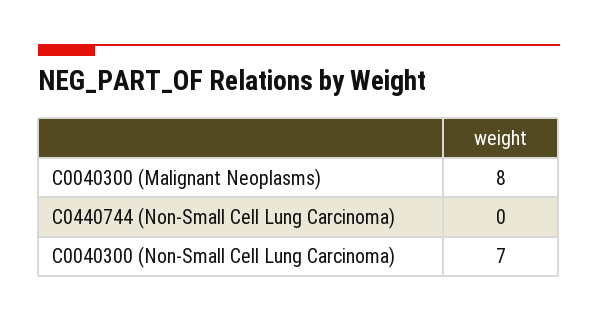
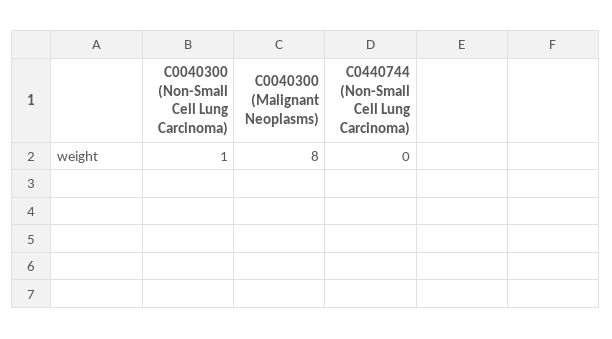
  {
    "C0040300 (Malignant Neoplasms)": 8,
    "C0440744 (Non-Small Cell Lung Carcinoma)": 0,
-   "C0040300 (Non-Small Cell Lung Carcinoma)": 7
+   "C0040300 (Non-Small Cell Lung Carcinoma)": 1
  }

---

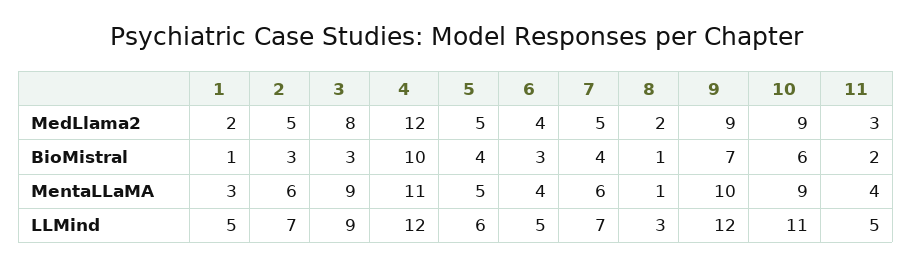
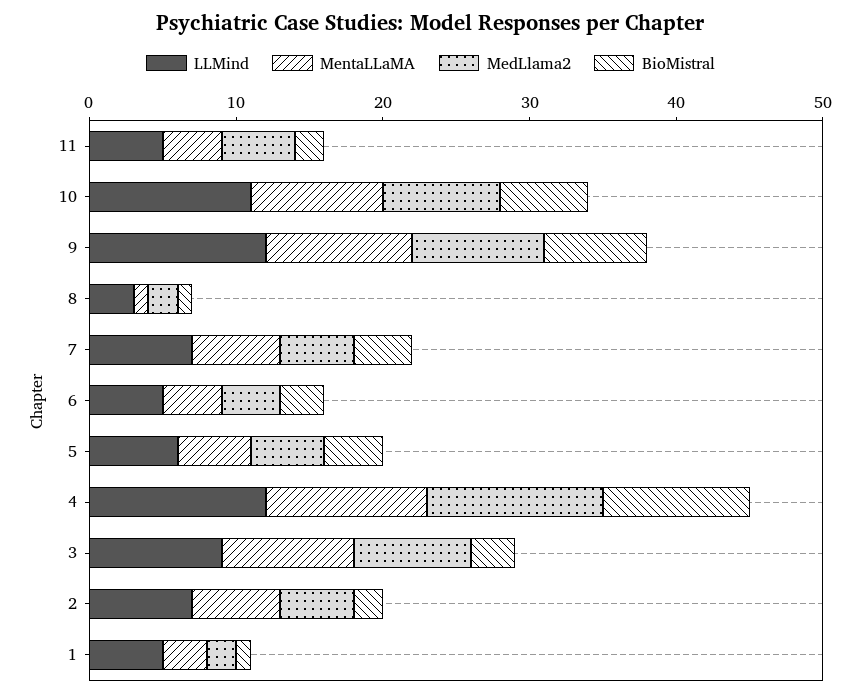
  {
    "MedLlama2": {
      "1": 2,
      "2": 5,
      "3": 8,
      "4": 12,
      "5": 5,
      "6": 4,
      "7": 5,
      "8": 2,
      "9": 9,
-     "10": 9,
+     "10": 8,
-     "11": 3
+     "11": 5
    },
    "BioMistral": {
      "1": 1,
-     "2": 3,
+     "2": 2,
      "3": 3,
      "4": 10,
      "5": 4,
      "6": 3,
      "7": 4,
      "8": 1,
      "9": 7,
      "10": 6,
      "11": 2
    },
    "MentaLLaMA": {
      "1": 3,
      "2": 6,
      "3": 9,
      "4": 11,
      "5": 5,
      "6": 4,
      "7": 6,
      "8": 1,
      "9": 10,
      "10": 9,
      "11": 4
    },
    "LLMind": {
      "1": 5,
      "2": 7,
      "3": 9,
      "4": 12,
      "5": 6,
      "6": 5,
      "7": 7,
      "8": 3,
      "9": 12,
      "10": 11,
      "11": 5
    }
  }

==

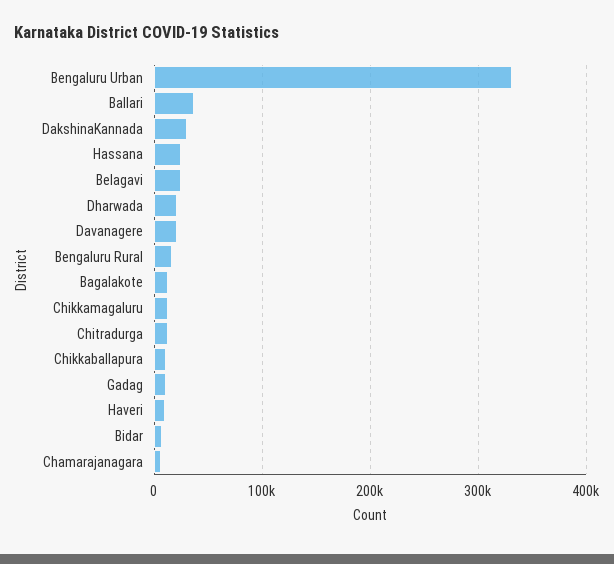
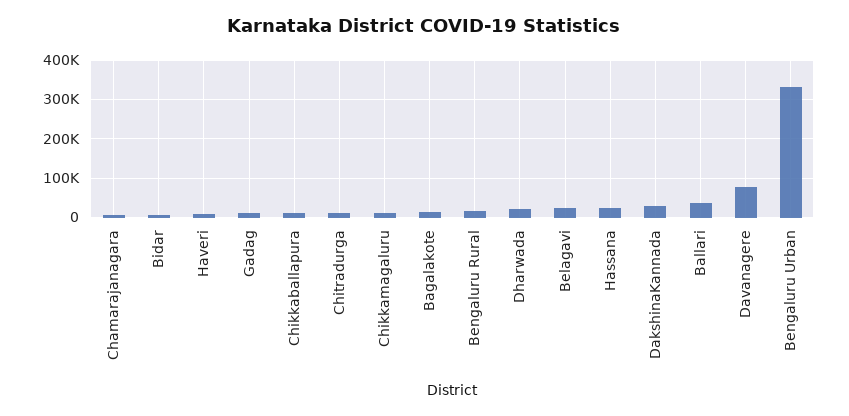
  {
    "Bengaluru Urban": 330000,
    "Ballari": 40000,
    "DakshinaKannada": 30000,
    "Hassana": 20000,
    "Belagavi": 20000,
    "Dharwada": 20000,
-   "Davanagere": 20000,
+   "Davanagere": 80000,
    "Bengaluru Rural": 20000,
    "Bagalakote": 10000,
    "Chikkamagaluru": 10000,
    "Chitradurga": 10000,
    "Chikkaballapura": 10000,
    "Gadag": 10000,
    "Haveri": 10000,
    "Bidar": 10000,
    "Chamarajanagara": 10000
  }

=== TASK GOAL ===
Within the entries, count the lines that contain the word "Small". Give that number and no more.

=== TASK ANSWER ===
3